Text under study
Confessions are in order. Before the symposium, an organizer suggested that I show up with two ideas that might be considered by the rabbis. I argue that Jews should end the occupation and insist that they are pro-choice. Before you stop reading because you disagree with my titled phrases, please hear me out. My meanings for the titles are different from what you might believe.
For more than four decades in teaching about Israel and the Middle East, it has been my contention that Jews often are occupied by what others say or write about us. We have as individuals and as a collective often adopted a notion that we are guilty for success in creating a state and that we as a community are solely responsible for what happened to the Palestinians in 1948.
A former Israeli consul general in New York, Ido Aharoni, several years ago said this about the boycott, divestment and sanctions movement: “We engage our detractors based on their claims against us, rather than telling our story.” My football field analogy is that many times when discussions evolve about Israel or Zionism, we allow others to start the conversation on our 10-yard line rather than on their 10-yard line.
Arab leaders and Palestinian Arab leaders particularly, made some terribly dreadful choices about managing their relationships with Zionists and Israel all these years. They need to be held accountable for the consequences of those political decisions. They cannot be excused to tell only the story that they want heard while leaving out their culpabilities.
My comment to the rabbis was that if we know our own story, we do not need to get locked into an unending, defensive verbal war against our detractors, arguing every point slung at Jews or Israelis. It is perfectly valid to say that Zionism won. It succeeded in building a state.

Chart-based quiz items:
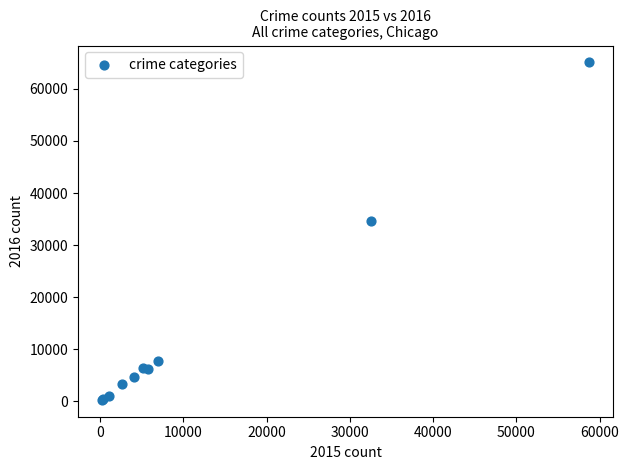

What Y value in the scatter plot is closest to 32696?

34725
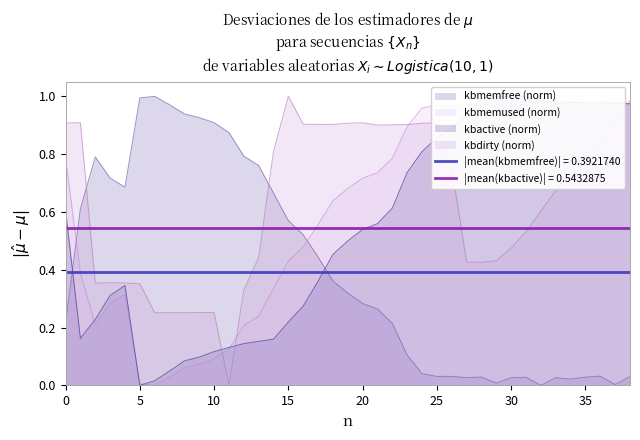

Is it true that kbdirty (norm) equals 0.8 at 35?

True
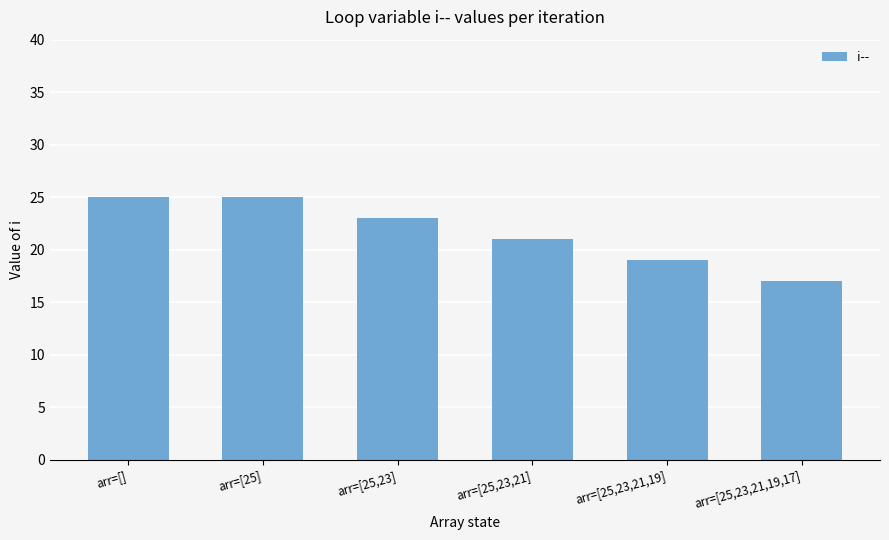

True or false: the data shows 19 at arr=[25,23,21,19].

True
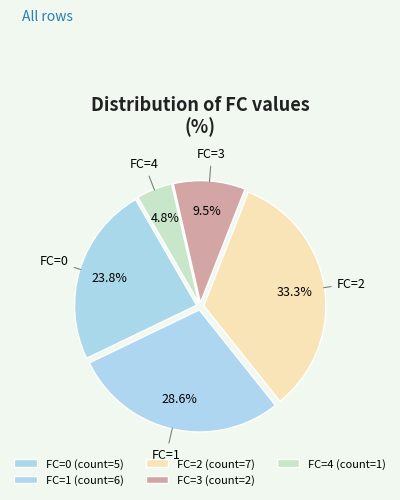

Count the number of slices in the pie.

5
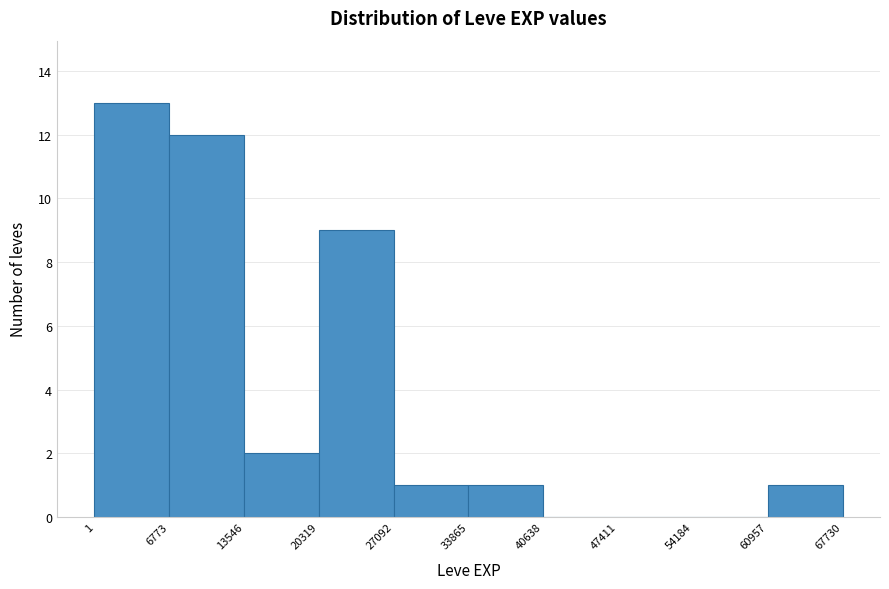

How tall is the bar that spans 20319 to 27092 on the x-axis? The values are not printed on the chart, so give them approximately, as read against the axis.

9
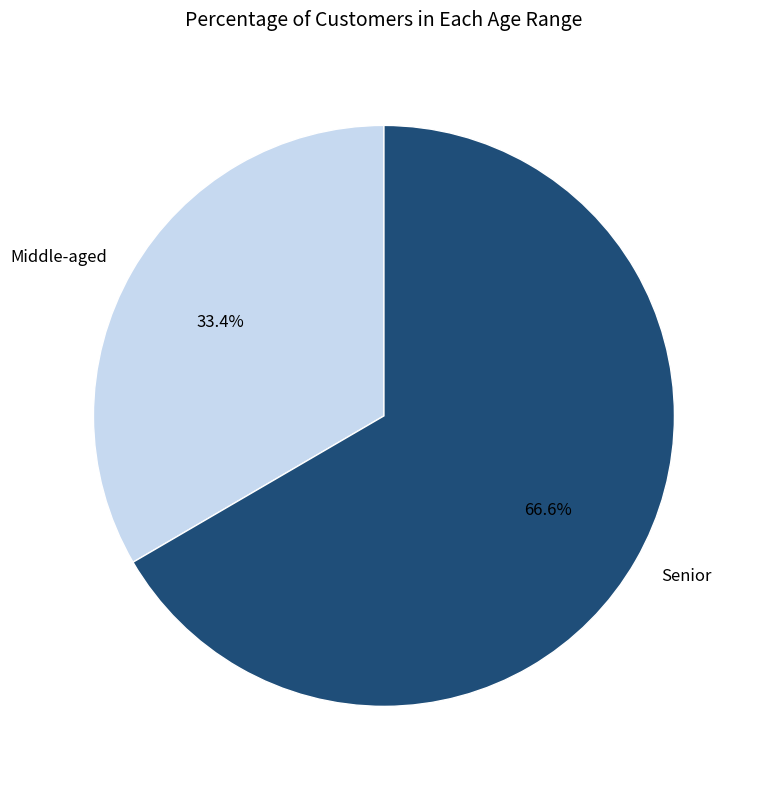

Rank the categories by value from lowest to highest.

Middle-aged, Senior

Work order 1
According to the piece on Zionism and its detractors, why do Jews not need to get locked into an unending, defensive verbal war against their detractors? Answer in one to three sentences.
Work order 2
Please proceed with the piece on Zionism and its detractors, picking up right after its final sentence.
The records are separate material, unrelated to the piece on Zionism and its detractors.

Exercise output 1
If Jews know their own story, they do not need to argue every point slung at Jews or Israelis.

Exercise output 2
Did Zionists or Israelis make mistakes along the way and since? Of course they did. Like any person or country, wrong choices were made. We should not feel guilty or apologetic for earlier generations that did it the old-fashioned way through perseverance, sacrifice, commitment and even guile.
The only way to feel positive about who we are and what we have accomplished vis-a-vis Zionism is to know how we did it. BDS should not be boycott, divestment and sanctions; it should be belong, digest and spread.
Why are Jews pro-choice? We chose to believe in one G-d, and we chose to sustain our families and our traditions when confronted by duress. We chose to convert challenges into opportunities. We chose to take destiny into our own hands.
My parents chose to leave Germany to overcome the creeping crud of anti-Semitism before it overwhelmed them. Penniless, they chose to build a new life in America, to raise their kids Jewish, to sustain their identity. My father wrote in my mahzor a phrase I am sure he did not invent: “Know where you came from, so you know where you are, so you know where you are going.”
We need to teach our story diligently to our children. We need to belong proudly to it because it belongs to us. If we don’t, we let others hijack our story and become accustomed to hearing or swallowing someone else’s view of who we are or what we accomplished. Not knowing our own story in itself generates distancing from our identity.